Episode 118
Recruiting through a crisis: Balancing work and the war in Ukraine | with Anna Stetsenko and Darja Gornitska
How do you keep a recruitment business running during a war? Anna and Dasha from Indigo Tech Recruiters share lessons on team resilience, transparent leadership, and staying profitable while supporting displaced talent across the globe.
Episode Key Takeaways
Transparency and shared uncertainty build trust faster than false confidence. When leaders admit they don’t have all the answers and invite the team into problem-solving, people step up—not out. This proved critical in the first weeks of the war when Indigo’s priority shifted from business continuity to ensuring every team member was safe, then gradually pivoting back to delivery.
Remote-first infrastructure isn’t a perk; it’s a survival mechanism. Having operated fully remote since 2008, Indigo was already equipped to function across geographies and time zones when the war forced dispersal. Today, 70% of placements are outside Ukraine, and the team delivers across US, UK, Switzerland, and LatAm—proving that crisis-tested remote practices scale.
Caring for people and delivering results aren’t trade-offs; they’re the same decision. The business reduced headcount in September but maintained service quality by rotating coverage, supporting candidates emotionally during interviews, and treating client relationships as partnerships rather than transactions. This approach retained both talent and customer trust.
Second navigation—using values and beliefs as a compass when the landscape disappears—replaces reactive crisis management. Anna’s metaphor of ancient Greek navigation (coastline vs. stars) captures how Indigo’s core values—care, deliver, improve—became the decision-making framework when external conditions became unpredictable.
Diverse hiring and education unlock resilience in the workforce. Training 50+ people aged 55+ in sourcing, then hiring one into the team, broke age bias and brought fresh perspective. This practice of investing in underrepresented talent pools strengthened the business’s ability to adapt and scale during crisis.
Frequently
Asked
Questions
How do you keep a recruitment business running during a war?
Prioritize team safety first—establish clear communication channels, check in constantly, and create contingency plans before crisis hits. Once immediate safety is secured (typically 2–3 weeks), shift focus to supporting emotional stability through yoga, psychology sessions, and peer support. Then gradually resume business operations with rotating coverage and flexible scheduling to account for power outages and displacement.
Should companies work with Ukrainian recruitment agencies during the war?
Yes.

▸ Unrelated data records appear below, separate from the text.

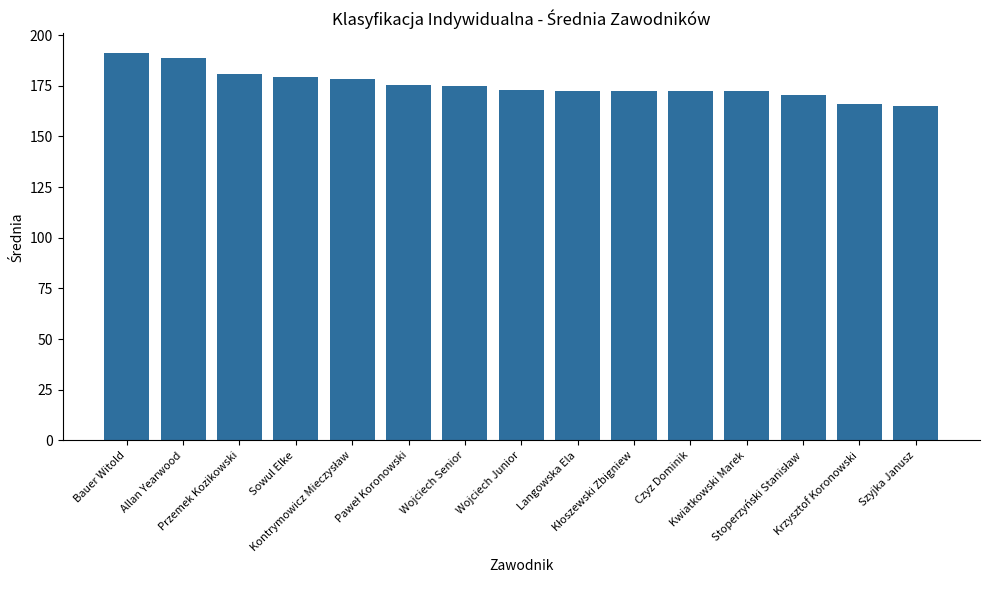

How many data points does each series have?

15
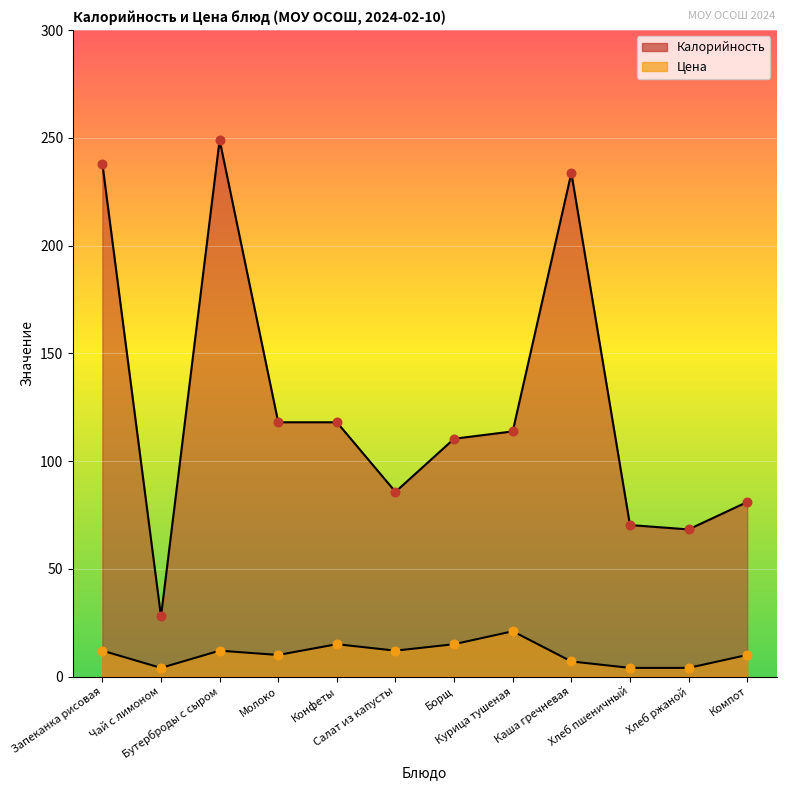

Which series reaches the maximum Y coordinate?

Калорийность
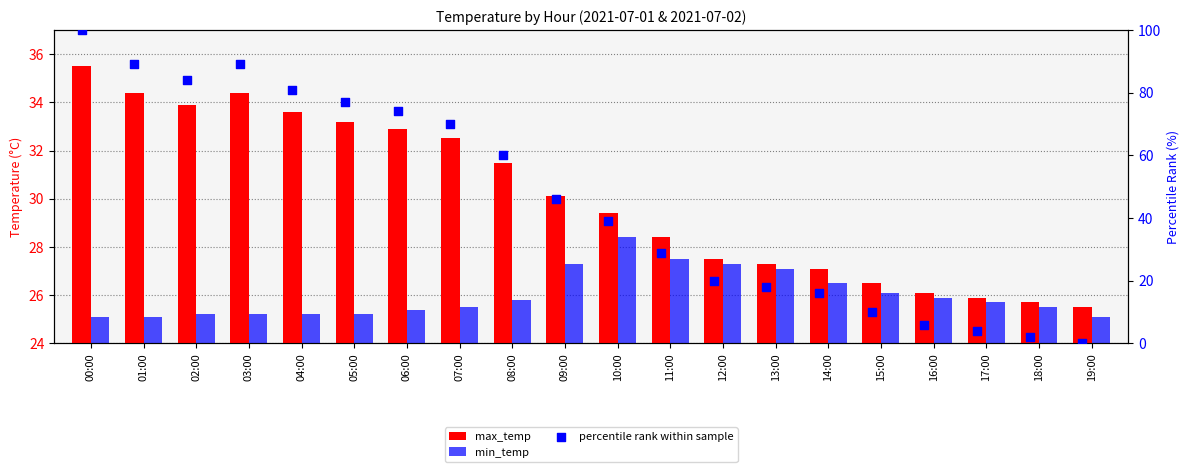

Which series has the largest Y range (max minus min)?

percentile rank within sample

Ukrainian tech talent remains world-class, and remote-first operations mean service delivery is unaffected. Balancing risk by splitting work between Ukraine-based and diaspora teams mitigates exposure. More importantly, working with Ukrainian firms now is corporate social responsibility—when the war ends, early partners will have built loyalty and competitive advantage in a recovering market.
How do you lead a team through uncertainty when you don't have answers?
Be honest about what you don’t know and invite the team into the problem. Share challenges openly, discuss options together, and make decisions collaboratively. When people understand the full picture and feel heard, they support tough calls—including layoffs—because they trust the reasoning. Transparency builds resilience faster than false certainty.
What role does remote work play in crisis resilience?
Remote infrastructure allows teams to function across geographies, time zones, and disruptions. Indigo operated fully remote since 2008, so the war didn’t force a painful transition. Today the team delivers globally despite power outages and displacement because processes, tools, and culture were already built for distributed work.
How does diverse hiring strengthen a business during crisis?
Diverse teams bring multiple perspectives to problem-solving, which is critical when conditions change rapidly. Indigo’s program training 50+ people in sourcing broke age bias and brought fresh thinking. Hiring one into the team proved that investing in underrepresented talent pools strengthens adaptability and resilience when crisis hits.